OfficeIMO

API Reference

Class

ReaderChunk

Namespace OfficeIMO.Reader
Assembly OfficeIMO.Reader
Modifiers sealed

A normalized extraction chunk produced by DocumentReader.

Inheritance

  • Object
  • ReaderChunk

Constructors

Properties

public String Id { get; set; } #

Stable, ASCII-only identifier.

public ReaderInputKind Kind { get; set; } #

The kind of input that produced this chunk.

public ReaderLocation Location { get; set; } #

Source location information for citations and debugging.

public String SourceId { get; set; } #

Stable identifier for the source document. For file-based reads this is deterministic for a given normalized path.

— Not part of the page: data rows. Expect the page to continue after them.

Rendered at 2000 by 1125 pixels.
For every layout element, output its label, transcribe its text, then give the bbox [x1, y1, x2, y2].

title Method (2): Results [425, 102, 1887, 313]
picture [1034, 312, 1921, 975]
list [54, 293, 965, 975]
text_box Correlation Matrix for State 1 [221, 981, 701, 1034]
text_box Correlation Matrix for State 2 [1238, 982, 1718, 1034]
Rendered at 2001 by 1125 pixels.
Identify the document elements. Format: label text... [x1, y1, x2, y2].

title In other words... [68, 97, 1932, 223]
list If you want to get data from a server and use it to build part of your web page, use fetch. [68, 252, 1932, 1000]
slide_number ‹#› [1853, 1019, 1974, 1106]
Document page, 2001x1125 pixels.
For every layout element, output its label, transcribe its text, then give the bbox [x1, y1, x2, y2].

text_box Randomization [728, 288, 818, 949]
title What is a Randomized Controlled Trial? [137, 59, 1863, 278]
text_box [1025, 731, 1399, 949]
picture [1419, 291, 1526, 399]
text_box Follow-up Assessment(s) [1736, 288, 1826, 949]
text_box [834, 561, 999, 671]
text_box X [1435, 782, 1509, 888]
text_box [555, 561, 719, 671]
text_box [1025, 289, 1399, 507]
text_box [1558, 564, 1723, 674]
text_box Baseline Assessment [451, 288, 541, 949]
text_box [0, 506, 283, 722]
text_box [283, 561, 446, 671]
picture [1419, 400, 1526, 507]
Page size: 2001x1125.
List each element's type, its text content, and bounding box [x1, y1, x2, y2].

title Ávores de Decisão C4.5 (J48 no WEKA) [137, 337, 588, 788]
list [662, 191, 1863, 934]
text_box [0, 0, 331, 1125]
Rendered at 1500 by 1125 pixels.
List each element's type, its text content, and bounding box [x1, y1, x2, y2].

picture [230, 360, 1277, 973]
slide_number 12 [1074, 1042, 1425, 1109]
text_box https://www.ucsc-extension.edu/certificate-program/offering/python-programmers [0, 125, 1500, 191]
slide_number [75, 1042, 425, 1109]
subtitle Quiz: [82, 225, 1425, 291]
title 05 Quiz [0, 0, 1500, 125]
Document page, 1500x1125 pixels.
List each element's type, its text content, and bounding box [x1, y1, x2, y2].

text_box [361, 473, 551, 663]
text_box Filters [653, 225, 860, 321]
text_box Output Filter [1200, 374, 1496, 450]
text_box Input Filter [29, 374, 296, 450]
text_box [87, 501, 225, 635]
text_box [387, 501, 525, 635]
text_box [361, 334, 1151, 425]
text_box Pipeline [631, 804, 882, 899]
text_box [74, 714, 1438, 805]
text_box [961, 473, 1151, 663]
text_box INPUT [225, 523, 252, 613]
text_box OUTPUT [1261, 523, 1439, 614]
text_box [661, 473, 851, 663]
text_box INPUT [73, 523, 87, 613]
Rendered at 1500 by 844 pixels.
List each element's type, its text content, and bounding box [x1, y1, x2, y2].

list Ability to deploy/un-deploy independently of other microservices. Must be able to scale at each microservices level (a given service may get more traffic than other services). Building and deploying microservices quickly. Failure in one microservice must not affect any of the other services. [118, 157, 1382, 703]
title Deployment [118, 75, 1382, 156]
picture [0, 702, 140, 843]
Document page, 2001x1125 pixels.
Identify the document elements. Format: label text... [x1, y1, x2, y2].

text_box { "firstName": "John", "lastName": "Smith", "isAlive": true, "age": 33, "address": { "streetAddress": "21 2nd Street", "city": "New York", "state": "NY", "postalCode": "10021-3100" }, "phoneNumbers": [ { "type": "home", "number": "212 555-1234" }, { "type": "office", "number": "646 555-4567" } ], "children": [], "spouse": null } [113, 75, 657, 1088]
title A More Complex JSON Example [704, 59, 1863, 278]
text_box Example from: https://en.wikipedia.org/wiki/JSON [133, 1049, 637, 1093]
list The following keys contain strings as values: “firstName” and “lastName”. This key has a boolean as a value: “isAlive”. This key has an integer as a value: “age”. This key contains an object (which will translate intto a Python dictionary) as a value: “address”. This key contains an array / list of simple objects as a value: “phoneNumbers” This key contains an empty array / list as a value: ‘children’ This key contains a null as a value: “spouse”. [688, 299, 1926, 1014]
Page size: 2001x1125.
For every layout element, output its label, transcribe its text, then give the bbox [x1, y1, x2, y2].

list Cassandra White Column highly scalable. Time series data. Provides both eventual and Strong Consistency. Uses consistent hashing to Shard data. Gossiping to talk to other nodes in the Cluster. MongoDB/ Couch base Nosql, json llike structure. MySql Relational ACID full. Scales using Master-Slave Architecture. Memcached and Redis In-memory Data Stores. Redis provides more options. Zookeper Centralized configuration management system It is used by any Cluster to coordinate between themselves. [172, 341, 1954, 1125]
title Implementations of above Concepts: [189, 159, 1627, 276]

public String SourceHash { get; set; } #

Optional content hash for the source document (for incremental upserts).

public String ChunkHash { get; set; } #

Optional content hash for this chunk (for incremental upserts).

public Nullable<DateTime> SourceLastWriteUtc { get; set; } #

Optional source last-write timestamp (UTC) when available.

public Nullable<Int64> SourceLengthBytes { get; set; } #

Optional source length in bytes when available.

public Nullable<Int32> TokenEstimate { get; set; } #

Estimated token count (best-effort heuristic) for prompt budgeting.

public String Text { get; set; } #

Plain text representation of the chunk.

public String Markdown { get; set; } #

Optional Markdown representation of the chunk.

public IReadOnlyList<ReaderTable> Tables { get; set; } #

Optional structured tables extracted from this chunk.

public IReadOnlyList<ReaderVisual> Visuals { get; set; } #

Optional structured visual fence metadata extracted from this chunk.

public IReadOnlyList<String> Warnings { get; set; } #

Optional warnings about truncation or unsupported content.